Au Liban, le fiasco de Macron est d’autant plus terrible qu’il jouait sa survie politique sur la scène internationale après avoir échoué à imposer ses marques sur la scène européenne à la suite de la crise des Gilets Jaunes qui avait très vite fait apparaître les limites de son pouvoir. En Europe, il n’est plus perçu comme un sauveur. Et il l’a très bien compris.
La démission d’Adib a été coup de massue asséné au président français qui a déployé une énergie spectaculaire pour au final s’attribuer les retombées politiques et économiques d’une crise extrêmement profonde. Ce ne sera malheureusement pas le cas. Au Liban, son échec a été cuisant.
Ceci dit, les propos tenus par le plus jeune président de la Vème République française confirment l’inexpérience politique d’un chef d’Etat qui semble n’avoir pas trop saisi la complexité des dossiers internationaux. Il n’a qu’à demander à Nicolas Sarkozy qui, malgré son immense expérience politique, s’est aussi embourbé dans le guêpier libyen avant de prendre la poudre d’escampette.

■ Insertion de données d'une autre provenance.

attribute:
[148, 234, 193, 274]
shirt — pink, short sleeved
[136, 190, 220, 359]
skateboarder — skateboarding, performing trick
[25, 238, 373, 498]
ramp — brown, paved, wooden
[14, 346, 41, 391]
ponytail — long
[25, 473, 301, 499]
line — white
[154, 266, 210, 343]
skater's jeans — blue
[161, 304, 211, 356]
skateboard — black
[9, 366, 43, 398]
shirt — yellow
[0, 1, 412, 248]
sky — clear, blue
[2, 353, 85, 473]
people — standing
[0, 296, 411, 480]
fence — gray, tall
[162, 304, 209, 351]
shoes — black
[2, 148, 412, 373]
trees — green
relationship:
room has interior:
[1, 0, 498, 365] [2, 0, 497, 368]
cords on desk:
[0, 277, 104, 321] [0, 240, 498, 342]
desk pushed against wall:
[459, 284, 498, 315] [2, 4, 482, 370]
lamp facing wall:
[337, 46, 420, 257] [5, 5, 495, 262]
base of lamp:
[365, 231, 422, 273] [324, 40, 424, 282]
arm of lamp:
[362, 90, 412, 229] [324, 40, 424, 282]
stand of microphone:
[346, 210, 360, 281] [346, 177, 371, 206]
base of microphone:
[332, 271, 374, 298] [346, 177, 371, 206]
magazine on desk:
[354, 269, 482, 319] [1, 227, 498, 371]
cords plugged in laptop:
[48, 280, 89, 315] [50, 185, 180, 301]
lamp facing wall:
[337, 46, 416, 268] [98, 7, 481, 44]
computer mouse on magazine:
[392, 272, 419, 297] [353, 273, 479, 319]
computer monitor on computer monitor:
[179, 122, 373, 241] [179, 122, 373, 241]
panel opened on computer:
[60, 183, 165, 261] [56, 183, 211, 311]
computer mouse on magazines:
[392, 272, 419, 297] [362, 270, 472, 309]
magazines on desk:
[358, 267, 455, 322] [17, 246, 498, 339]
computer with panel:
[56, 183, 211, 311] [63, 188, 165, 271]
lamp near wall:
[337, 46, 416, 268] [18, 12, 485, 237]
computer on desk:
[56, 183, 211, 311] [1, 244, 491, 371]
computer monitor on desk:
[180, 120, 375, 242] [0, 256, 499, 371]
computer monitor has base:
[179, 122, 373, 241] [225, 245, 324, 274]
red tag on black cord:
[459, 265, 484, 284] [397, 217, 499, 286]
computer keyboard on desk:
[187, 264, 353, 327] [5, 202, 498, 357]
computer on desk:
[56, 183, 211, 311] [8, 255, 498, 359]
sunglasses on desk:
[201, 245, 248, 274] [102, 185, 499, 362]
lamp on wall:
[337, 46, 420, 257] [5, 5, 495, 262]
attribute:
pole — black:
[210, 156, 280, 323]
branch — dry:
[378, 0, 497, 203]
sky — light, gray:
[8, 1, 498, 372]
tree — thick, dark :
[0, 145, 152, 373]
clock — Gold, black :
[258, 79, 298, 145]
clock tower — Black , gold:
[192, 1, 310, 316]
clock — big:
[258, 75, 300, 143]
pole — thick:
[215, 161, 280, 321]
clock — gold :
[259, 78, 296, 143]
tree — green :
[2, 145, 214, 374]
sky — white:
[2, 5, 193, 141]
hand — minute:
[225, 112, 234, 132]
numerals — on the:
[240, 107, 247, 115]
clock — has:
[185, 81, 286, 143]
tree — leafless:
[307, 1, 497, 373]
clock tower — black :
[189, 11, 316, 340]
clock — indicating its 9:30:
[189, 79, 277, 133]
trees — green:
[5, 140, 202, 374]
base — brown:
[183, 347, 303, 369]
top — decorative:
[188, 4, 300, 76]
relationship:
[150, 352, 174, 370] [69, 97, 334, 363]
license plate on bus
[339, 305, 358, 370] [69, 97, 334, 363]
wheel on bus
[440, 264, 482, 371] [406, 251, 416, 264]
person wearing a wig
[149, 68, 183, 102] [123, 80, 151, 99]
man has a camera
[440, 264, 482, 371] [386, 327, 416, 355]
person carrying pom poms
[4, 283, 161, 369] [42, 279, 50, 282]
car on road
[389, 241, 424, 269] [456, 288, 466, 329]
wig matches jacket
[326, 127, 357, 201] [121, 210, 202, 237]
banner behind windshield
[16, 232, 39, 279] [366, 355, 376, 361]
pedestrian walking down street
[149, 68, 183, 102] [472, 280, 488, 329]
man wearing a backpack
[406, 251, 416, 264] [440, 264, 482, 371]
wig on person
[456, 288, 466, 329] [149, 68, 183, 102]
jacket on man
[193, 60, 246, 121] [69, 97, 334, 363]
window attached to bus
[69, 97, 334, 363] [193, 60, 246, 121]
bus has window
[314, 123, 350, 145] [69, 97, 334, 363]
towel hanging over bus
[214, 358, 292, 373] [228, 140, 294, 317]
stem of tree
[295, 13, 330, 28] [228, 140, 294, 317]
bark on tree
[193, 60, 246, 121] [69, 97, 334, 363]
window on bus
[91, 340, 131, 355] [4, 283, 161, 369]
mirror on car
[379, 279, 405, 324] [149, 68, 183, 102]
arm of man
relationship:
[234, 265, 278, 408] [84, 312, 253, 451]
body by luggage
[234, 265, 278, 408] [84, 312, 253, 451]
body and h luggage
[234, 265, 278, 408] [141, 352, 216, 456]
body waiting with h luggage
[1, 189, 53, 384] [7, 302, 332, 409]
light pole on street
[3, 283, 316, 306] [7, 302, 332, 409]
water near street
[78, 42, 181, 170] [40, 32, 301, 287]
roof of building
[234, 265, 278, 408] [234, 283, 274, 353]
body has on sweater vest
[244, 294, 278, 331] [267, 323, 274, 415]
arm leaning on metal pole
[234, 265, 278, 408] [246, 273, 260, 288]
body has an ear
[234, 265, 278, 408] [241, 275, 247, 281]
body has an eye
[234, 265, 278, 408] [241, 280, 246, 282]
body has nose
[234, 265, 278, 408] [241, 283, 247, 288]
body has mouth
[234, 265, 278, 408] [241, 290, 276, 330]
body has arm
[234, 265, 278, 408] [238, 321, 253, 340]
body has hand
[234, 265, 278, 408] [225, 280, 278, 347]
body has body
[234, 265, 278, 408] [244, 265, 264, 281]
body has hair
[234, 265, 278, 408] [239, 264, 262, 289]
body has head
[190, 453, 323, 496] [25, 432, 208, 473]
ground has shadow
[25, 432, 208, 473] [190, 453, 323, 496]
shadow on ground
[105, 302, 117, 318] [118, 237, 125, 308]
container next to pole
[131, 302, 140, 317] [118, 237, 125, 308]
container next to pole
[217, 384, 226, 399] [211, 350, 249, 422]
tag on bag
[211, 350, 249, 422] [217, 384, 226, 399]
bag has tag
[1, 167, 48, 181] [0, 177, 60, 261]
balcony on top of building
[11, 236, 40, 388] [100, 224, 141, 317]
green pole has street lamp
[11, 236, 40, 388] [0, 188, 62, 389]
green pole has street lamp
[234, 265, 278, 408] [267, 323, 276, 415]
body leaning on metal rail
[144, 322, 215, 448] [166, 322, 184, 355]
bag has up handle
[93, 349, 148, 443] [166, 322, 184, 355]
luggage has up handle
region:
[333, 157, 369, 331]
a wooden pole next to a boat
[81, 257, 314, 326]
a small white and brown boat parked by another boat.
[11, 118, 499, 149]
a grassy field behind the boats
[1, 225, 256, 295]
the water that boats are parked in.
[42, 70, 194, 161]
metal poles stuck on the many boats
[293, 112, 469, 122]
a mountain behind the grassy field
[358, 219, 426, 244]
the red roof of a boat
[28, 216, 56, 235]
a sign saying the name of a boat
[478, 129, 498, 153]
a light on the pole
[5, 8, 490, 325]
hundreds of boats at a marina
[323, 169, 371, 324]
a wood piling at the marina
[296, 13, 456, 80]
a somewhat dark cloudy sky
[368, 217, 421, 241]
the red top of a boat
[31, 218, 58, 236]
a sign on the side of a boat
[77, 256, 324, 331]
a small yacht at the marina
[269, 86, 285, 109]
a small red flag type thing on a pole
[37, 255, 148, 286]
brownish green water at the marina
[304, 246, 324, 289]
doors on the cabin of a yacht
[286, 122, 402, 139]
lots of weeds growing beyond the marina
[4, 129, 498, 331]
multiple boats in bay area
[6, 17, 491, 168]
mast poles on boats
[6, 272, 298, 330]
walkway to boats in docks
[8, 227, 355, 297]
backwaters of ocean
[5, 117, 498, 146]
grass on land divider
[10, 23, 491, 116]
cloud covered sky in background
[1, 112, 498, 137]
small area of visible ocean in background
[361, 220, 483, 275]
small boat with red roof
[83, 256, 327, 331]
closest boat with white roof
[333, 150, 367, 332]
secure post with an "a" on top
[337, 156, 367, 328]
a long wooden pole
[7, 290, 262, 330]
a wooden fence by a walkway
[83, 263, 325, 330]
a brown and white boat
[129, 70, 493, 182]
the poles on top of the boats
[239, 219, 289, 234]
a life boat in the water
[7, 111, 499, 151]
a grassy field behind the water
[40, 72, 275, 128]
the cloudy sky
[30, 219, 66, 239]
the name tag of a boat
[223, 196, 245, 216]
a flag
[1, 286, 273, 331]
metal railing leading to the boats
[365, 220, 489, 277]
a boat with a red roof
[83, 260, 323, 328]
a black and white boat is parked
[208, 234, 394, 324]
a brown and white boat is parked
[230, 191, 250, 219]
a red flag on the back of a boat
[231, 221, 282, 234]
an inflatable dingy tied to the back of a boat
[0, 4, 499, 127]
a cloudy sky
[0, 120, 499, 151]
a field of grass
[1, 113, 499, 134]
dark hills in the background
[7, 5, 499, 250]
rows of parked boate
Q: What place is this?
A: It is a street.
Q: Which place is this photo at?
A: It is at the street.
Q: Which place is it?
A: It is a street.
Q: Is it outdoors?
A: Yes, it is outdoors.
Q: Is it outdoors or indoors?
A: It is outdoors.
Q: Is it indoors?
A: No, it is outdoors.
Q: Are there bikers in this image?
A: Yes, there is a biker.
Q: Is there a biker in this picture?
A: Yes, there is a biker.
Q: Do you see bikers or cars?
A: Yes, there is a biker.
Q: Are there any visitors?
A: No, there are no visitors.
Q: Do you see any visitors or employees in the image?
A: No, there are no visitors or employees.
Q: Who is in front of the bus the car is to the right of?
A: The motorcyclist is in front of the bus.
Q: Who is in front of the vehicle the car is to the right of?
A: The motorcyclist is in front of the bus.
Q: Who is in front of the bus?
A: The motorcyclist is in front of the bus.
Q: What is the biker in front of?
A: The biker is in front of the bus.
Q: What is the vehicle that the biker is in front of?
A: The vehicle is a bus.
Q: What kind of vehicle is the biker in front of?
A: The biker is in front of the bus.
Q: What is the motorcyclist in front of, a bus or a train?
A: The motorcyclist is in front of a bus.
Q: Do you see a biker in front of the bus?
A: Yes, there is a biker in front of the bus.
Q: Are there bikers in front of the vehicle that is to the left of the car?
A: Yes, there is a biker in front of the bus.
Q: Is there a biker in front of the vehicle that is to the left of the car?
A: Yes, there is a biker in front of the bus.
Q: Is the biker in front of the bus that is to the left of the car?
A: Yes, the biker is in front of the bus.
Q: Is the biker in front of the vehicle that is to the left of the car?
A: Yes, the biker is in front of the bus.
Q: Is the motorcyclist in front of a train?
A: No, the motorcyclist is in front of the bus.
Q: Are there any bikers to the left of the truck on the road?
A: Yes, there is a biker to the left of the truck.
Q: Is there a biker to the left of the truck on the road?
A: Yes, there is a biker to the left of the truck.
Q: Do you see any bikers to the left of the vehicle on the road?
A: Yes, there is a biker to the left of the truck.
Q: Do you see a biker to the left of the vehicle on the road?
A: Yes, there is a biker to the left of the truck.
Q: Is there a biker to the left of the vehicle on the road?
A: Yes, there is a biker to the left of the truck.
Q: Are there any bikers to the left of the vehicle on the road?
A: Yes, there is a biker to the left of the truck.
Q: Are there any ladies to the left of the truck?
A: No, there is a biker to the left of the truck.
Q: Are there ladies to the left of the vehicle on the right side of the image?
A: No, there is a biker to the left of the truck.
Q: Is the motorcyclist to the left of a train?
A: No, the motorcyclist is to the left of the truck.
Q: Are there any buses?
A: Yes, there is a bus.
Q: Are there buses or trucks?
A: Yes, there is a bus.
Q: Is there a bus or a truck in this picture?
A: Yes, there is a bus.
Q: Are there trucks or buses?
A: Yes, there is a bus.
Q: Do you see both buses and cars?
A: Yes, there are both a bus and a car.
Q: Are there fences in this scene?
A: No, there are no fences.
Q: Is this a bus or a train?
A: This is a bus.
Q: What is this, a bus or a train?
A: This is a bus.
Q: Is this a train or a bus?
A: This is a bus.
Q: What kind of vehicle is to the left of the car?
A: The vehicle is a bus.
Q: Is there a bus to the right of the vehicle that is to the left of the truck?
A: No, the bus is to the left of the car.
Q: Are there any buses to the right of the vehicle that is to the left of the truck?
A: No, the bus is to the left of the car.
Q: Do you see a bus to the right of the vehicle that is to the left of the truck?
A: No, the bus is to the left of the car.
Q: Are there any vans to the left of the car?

Les propos tenus par Emmanuel Macron sont non seulement dangereux pour lui mais pour la diplomatie française. En effet, son discours de ce dimanche ne le positionne plus en tant que simple ami du peuple libanais mais plutôt en tant que chef d’Etat occidental qui reproche aux dirigeants de sa colonie de n’avoir pas effectué le travail qu’il attendait d’eux. Je rappelle que cette même attitude lui était reprochée il y a un an lorsqu’il avait convoqué les dirigeants du G5 Sahel en France leur demandant des explications sur le bilan de la lutte contre le terrorisme en Afrique
La France qui entretient des relations diplomatiques avec des Etats du Moyen-Orient et d’Afrique ne peut pas se permettre d’avoir à sa tête un chef d’Etat qui traite ses homologues de « traitres » et qui les menace publiquement de sanctions économiques ou politiques pour n’avoir pas fait ce qu’il attendait d’eux.
Cette attitude digne d’un colon du 18ème siècle met sérieusement en danger les intérêts géopolitiques de la France au moment où l’Hexagone est en concurrence avec les Etats-Unis, la Chine et la Russie dans des zones où son influence est de plus en plus contestée.
Macron a peut-être le droit de se plaindre après avoir fourni des efforts colossaux indéniables pour remettre le Liban sur les rails. Cependant, ses attaques acerbes dirigées à la classe politique libanaise qui n’a pas su respecter ses engagements vis-à-vis de la France auraient dû être faites de manière plus subtile. C’est d’ailleurs cela le charme de la diplomatie.
Ce dimanche, il ne s’est pas comporté comme un chef d’Etat. Sur le dossier libanais, il a agi comme un colon.